Dumone suspiró al tiempo que se acomodaba entre las sábanas.
– Santa madre de Dios. -Cerró los ojos-. Detalles.
Tim lo puso al corriente en un tono de voz grave exento de emoción. Dumone mantuvo los ojos cerrados todo el rato; hubo un momento en que Tim se sorprendió vigilándole el pecho para asegurarse de que seguía respirando.
Acabó de hablar y permanecieron unos instantes en un silencio interrumpido únicamente por el pitido ocasional del monitor.
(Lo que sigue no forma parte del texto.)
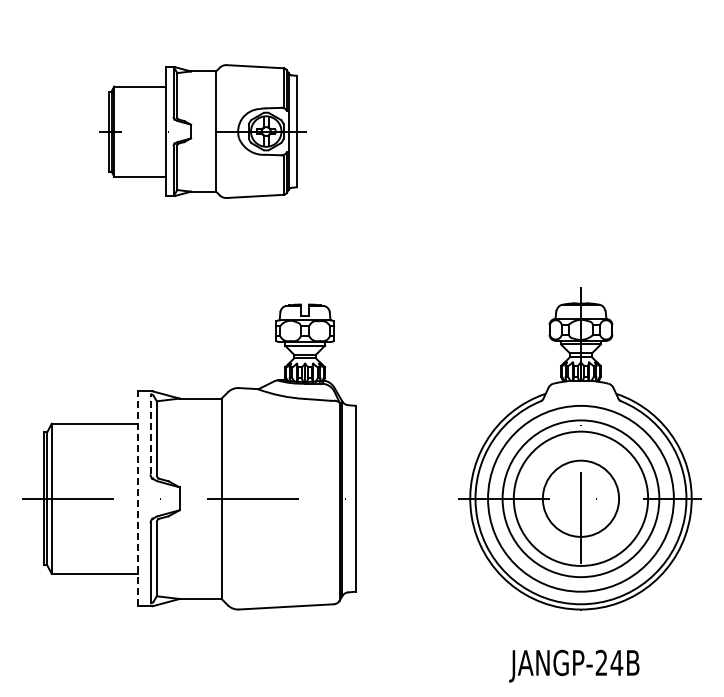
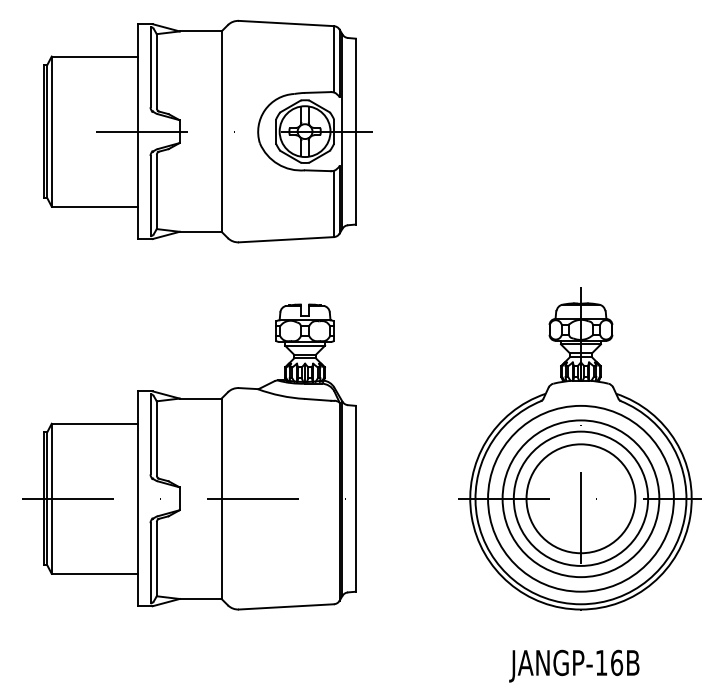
part at (204, 131) size: 204x135 px -> 330x225 px
line at (150, 433): dashed -> solid
line at (138, 498): dashed -> solid
circle at (580, 498) diameter: 76 px -> 109 px
text at (609, 662): JANGP-24B -> JANGP-16B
Cuando Dumone abrió los ojos, los tenía húmedos.
– Rob y Mitch -dijo suavemente-. Dios bendito, esos chicos. -Apretó la muñeca a Tim con fuerza-. Ya sabes que vas a tener que detenerlos. -Sí.
– Aunque hayas de llegar hasta las últimas consecuencias.
– Sí. -Tim respiró hondo y contuvo el aire hasta notar que le ardían los pulmones-. ¿Te dijo Rayner quién era el cómplice de Kindell?
– No. Ni una palabra. -A Dumone le temblaba una de las comisuras de la boca-. Fue incapaz de decírtelo antes de morir. Vaya hijoputa manipulador.
– El Cigüeña mintió sobre el momento en que instaló el transmisor digital en mi reloj. ¿Sabes cuándo empezaron con las escuchas?